5.08.2014

Accept today. It truly is a gift many won't get.


I can only speak for myself about the quote above, it holds a lot of truth. As easy as it sounds, It hasn't been the easiest process for me…about ten years in the making…but there was something about the tuesday night aa meeting that brought a new light to the whole concept of acceptance and forgiveness. 

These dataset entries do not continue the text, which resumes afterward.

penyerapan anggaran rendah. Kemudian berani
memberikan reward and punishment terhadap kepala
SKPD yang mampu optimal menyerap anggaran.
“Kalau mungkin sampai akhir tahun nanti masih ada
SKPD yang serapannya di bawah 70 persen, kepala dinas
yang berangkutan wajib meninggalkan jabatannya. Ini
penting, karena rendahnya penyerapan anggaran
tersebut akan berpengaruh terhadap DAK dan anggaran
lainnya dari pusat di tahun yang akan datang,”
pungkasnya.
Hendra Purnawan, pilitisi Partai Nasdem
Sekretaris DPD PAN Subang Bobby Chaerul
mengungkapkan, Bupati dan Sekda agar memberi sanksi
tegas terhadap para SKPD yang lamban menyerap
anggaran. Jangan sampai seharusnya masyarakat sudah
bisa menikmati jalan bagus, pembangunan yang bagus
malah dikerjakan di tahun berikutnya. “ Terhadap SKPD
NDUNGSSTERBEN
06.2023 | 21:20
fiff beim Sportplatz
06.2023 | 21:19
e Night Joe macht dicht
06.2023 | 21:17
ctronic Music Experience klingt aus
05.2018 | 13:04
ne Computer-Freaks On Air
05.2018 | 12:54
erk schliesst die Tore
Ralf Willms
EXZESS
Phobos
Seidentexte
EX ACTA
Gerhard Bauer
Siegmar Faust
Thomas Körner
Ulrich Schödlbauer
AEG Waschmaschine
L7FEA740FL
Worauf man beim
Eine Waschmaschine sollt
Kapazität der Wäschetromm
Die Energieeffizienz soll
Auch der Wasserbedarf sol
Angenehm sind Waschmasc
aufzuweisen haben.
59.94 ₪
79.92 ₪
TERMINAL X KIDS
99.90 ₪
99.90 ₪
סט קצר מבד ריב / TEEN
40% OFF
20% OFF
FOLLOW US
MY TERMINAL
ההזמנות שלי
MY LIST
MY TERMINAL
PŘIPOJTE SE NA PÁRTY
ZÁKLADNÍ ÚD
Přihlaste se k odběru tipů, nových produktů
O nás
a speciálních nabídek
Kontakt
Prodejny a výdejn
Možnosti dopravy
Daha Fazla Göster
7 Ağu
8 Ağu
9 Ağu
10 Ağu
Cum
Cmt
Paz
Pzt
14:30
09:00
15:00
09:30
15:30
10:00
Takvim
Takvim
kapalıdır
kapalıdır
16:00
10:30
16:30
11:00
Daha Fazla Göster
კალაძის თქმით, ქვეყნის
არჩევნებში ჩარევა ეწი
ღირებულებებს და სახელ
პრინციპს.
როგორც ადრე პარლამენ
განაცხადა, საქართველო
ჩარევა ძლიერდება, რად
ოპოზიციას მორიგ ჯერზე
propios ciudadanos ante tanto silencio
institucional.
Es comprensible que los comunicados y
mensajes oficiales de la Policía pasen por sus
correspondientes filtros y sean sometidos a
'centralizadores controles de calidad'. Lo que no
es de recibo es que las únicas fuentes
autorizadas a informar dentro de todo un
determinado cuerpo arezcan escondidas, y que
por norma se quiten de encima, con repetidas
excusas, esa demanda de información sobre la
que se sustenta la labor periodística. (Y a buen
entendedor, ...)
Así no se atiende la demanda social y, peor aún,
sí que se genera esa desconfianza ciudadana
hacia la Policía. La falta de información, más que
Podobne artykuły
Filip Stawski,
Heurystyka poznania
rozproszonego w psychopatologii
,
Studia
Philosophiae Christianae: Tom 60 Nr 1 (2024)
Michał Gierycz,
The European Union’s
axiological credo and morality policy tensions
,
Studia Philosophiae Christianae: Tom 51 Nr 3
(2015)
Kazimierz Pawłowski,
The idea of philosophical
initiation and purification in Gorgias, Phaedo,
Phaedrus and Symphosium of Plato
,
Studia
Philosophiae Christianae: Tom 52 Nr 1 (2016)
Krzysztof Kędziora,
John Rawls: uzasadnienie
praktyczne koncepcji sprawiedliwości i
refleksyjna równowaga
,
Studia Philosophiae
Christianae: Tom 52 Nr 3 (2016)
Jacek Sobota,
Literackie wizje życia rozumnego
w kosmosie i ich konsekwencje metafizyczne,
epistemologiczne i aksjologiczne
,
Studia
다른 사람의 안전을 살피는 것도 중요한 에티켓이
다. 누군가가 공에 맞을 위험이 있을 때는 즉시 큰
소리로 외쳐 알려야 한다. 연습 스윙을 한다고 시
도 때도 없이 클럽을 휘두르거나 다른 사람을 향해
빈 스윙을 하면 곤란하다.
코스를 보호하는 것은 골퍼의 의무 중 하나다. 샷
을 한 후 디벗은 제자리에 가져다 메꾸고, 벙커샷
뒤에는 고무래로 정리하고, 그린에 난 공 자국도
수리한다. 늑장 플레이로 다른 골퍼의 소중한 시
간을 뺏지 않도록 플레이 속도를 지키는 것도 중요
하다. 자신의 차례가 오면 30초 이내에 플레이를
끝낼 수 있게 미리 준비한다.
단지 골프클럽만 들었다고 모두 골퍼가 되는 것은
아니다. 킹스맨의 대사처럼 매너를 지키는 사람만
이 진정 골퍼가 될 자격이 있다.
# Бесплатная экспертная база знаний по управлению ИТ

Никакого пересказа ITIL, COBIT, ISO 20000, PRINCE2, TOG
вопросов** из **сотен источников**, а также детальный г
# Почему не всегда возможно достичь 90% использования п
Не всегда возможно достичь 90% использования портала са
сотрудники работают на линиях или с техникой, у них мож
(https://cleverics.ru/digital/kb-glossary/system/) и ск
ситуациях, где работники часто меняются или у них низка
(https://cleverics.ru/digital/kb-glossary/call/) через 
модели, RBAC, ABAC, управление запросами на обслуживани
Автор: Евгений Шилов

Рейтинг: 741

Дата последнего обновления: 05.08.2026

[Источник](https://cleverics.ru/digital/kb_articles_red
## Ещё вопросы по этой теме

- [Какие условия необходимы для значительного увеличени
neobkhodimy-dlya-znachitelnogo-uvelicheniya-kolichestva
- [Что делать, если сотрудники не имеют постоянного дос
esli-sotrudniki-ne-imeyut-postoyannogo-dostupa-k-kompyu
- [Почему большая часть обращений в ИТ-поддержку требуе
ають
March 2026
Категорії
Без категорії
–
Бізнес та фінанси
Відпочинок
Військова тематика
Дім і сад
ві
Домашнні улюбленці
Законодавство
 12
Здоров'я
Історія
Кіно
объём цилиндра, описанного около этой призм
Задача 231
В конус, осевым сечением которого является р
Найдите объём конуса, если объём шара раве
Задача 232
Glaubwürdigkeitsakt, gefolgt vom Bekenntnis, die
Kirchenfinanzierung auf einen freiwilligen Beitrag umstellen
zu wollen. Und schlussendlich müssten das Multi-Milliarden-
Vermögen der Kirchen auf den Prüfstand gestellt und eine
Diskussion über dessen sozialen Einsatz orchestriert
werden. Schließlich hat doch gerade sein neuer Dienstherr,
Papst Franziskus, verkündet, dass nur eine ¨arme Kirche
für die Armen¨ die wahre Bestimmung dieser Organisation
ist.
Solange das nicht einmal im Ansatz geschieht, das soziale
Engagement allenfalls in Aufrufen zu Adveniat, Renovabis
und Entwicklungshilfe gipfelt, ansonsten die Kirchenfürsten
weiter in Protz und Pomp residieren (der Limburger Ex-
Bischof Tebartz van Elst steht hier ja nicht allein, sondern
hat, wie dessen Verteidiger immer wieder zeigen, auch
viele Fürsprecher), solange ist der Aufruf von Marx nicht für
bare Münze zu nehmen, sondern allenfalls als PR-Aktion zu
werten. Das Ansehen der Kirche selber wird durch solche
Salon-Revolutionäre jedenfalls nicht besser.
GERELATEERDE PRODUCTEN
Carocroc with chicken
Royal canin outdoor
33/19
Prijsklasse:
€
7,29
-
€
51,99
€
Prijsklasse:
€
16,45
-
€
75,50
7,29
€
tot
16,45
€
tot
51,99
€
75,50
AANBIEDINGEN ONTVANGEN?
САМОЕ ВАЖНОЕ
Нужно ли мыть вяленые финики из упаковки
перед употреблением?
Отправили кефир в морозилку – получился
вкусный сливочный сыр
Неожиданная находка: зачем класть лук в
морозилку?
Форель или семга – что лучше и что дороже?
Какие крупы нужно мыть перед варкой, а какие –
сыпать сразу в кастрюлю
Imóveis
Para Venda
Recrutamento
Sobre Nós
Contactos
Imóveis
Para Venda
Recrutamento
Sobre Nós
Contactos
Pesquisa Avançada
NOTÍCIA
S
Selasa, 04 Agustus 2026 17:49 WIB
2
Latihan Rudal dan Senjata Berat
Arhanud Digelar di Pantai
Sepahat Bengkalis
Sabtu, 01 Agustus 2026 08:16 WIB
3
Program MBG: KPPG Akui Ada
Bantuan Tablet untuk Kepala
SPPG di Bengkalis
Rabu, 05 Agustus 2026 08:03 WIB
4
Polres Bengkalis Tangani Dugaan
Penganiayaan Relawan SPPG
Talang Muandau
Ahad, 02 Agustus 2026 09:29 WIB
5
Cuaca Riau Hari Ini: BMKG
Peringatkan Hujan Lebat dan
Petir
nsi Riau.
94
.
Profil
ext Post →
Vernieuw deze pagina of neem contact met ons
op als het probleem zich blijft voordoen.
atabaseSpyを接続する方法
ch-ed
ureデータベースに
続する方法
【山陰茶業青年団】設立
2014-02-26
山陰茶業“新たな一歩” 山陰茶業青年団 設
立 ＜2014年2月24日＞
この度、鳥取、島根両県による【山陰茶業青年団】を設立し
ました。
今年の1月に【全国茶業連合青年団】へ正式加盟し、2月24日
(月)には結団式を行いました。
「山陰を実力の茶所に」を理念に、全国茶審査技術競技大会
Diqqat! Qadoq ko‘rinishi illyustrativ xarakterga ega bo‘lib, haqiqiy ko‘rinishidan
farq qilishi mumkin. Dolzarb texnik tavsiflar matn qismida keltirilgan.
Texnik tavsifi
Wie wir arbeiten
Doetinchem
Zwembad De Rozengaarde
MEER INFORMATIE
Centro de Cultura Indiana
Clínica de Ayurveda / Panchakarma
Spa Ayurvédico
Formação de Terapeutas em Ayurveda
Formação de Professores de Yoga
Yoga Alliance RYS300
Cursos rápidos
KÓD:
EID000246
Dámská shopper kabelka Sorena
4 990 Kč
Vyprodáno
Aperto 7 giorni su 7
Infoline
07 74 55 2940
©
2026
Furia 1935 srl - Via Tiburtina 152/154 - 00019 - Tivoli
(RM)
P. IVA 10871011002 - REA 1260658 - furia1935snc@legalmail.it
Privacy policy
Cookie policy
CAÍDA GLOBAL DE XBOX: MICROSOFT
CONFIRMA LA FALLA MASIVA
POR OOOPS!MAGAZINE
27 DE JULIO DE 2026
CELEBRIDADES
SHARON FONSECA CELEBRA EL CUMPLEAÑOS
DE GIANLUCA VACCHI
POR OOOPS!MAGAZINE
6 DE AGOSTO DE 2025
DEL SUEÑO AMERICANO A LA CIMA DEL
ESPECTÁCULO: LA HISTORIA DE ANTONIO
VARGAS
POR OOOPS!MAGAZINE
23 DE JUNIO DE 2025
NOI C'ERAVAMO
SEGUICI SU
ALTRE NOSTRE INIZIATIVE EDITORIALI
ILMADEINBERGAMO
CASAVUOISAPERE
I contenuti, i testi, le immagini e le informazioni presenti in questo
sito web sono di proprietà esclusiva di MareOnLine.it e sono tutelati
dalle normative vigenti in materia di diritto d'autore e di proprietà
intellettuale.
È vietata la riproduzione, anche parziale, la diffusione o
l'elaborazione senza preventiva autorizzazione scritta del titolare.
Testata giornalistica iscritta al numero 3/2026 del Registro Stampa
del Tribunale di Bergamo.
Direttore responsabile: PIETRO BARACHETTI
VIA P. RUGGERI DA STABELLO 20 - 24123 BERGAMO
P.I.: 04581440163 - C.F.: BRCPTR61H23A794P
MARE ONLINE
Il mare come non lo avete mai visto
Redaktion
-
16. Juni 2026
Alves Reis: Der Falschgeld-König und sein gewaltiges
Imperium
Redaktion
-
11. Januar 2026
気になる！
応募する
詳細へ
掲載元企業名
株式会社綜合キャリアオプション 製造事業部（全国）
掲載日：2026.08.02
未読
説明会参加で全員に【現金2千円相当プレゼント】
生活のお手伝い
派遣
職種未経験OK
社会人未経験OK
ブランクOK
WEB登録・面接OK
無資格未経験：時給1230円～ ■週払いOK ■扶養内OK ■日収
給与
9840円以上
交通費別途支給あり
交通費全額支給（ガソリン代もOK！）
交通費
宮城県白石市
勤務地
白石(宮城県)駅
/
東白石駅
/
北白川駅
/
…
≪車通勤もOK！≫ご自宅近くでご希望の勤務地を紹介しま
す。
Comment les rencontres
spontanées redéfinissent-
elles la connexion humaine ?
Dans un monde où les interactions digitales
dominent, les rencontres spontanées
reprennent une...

It was step 2, "came to believe that a power greater than ourselves could restore us to sanity," the topic of discussion and like every Tuesday night many people shared and again there were a few things of what people said that caught my attention more than the rest. If we don't believe in a higher power whether that person be God or whomever or whatever.... We have to believe that we are not in control of all things. There is always going to be death, accidents, loss and a change of your plans because you can't control everything nor everyone. We have to forgive those who hurt us but more importantly forgive ourselves. Someone else spoke of "let it happen." Ahh that is such a struggle for me on a daily basis. My life was just happening with alcohol but in a different sense of the phrase... It was happening and I had absolutely no to little control about those drinking nights...that only led to not arrests or duis, but just headaches, heartaches and confusion. Why was I adding more of that into my life? Was it really helping me forget the past hurt? No, it added more hurt and more heartache and thoughts of loneliness forever. 

I don't need that anymore. I don't have drama in my life like that anymore. Alcohol added so much fun, yeah sure but so much confusion, empty lonely thoughts and more headaches. It was a temporary novacane for me. 

I have cried more in the past four months than I have in a long time. The novacane is no longer there. The reality of life is and how there are some things we can not control or even plan no matter how hard we try. And to really understand things that have happened to me in my life, I needed to remove alcohol because with all that liquid courage came much confusion and drama and dwelling. I don't want to feel how I have felt for past years and years. I've always wanted to forgive and most importantly move on with my life accepting the things I can not change, accepting those who have forever left my life on this earth, and those who have chose to not be apart of my life for whatever reasons. 

I am no longer chasing those reasons, unanswered questions or lost hopes. I am embracing today and all of my flaws and everything that makes me so strong, beautiful and lovig because I am all of those things and much more. 

Walking in to the room this past Tuesday and having Paula and Alex and Sam say Hi Lianne and even Hi Missy was some kind of big feeling I can't really explain, other than awesome and fulfilling. It made my heart happy. 

She makes my heart happy too. I wouldn't have had that time with my brother (in my last blog) if I wasn't sober and the same for him. I couldn't be more proud of him for staying with his school and finishing soon, and giving him his addiction that has haunted him for years. 

There is so much to be thankful for, so much that makes me happy and so much I have been missing out on. I have all that I need and will be blessed with whatever each day brings to us.